Augmentation du nombre d'animaux dans les centres de réhabilitation
Depuis la fin du mois de janvier, lorsque le Portugal a commencé à ressentir les effets des conditions météorologiques extrêmes, le nombre d'animaux arrivant au centre de réhabilitation a augmenté.
Les oiseaux de mer représentent le groupe le plus touché, en particulier les macareux, qui arrivent souvent dans un état critique ou déjà morts, comme l'a décrit Francisca Hilário.
Le taux de survie des macareux est d'environ 25 %, la plupart des animaux arrivant au centre de réhabilitation "dans un état très critique" et finissant par mourir dans les premières 24 heures.

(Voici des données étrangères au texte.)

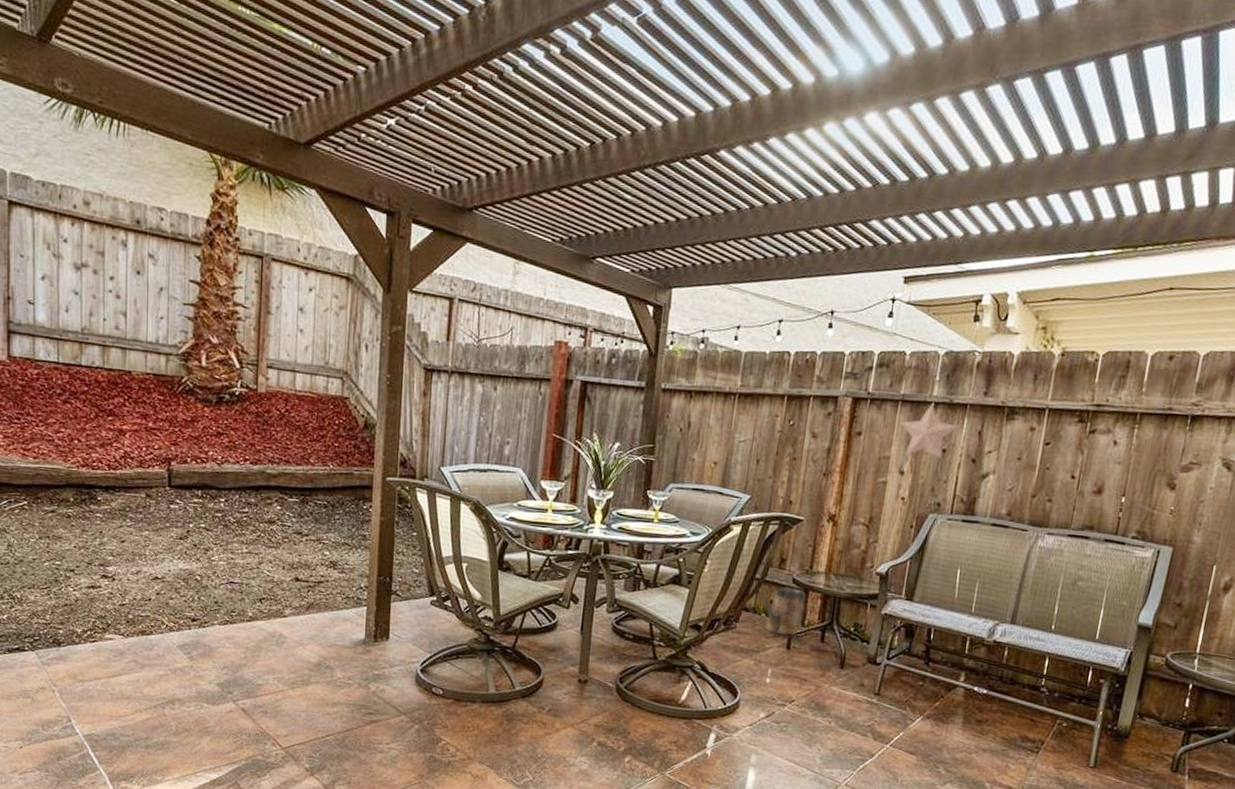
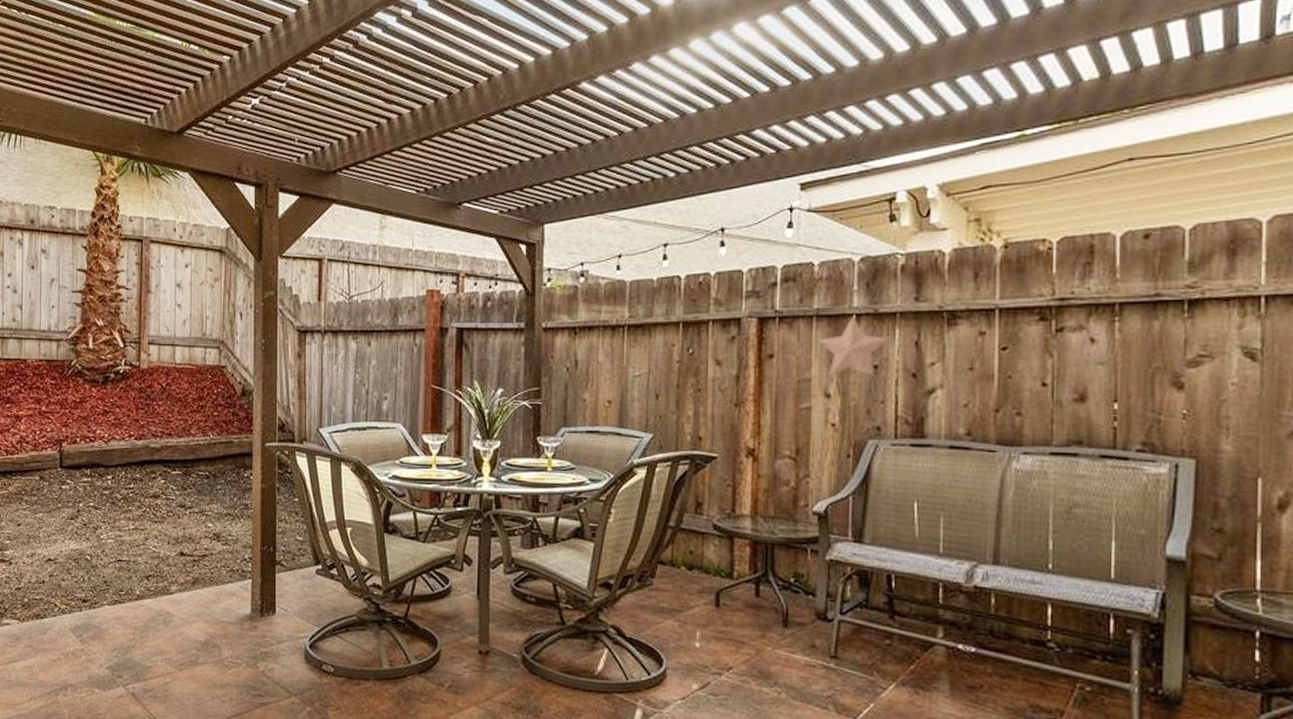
watering can: present [758,587,805,636] -> none [673,535,733,591]

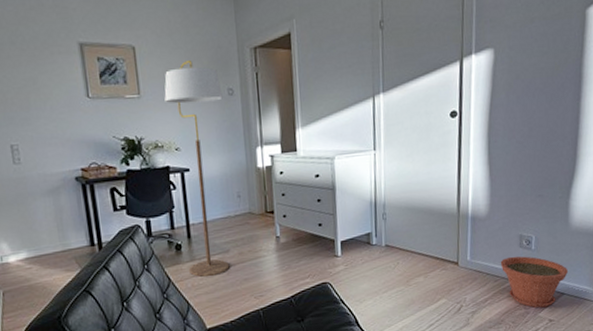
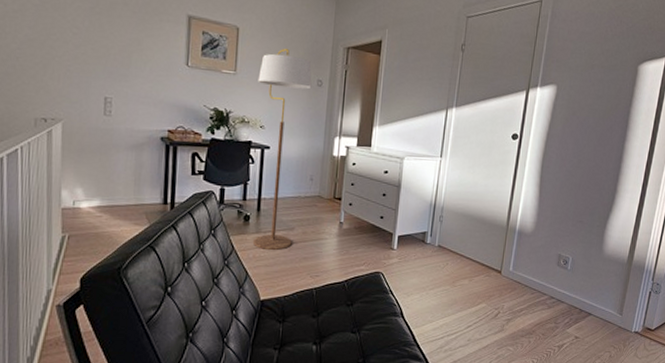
plant pot: present [500,256,569,308] -> none [538,273,598,325]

Selon la vétérinaire, le macareux est une espèce extrêmement sensible, difficile à réhabiliter, et les causes de la mort sont souvent difficiles à déterminer.
Conséquences du mauvais temps
"Étant donné que nous avons eu du mauvais temps pendant un certain temps, cela peut suffire pour qu'ils ne puissent pas se nourrir et s'affaiblissent", a ajouté Francisca Hilário.
Cependant, elle a expliqué que "le phénomène des échouages en nombre inhabituel lors des tempêtes n'est pas nouveau".
"Par exemple, 2023 a également été une année où, en janvier, de nombreux macareux sont arrivés, surpris par le mauvais temps alors qu'ils passaient le long de la côte portugaise", a-t-elle rappelé.
Les spécimens en cours de réhabilitation montrent des "progrès positifs", plusieurs animaux se nourrissant de manière autonome et étant en contact avec l'eau.
Méthode de travail
L'équipe vétérinaire procède à une évaluation initiale et à la stabilisation des animaux avant de procéder à des tests diagnostiques tels que des radiographies ou des analyses.
"Le but ultime du traitement est de rendre les espèces à la nature dès qu'elles présentent un état de santé stable et des conditions de mer favorables", a-t-il précisé.
La CRAM recommande à toute personne apercevant un animal marin échoué sur la côte de contacter la GNR (Garde Républicaine Nationale) ou les gardes-nature.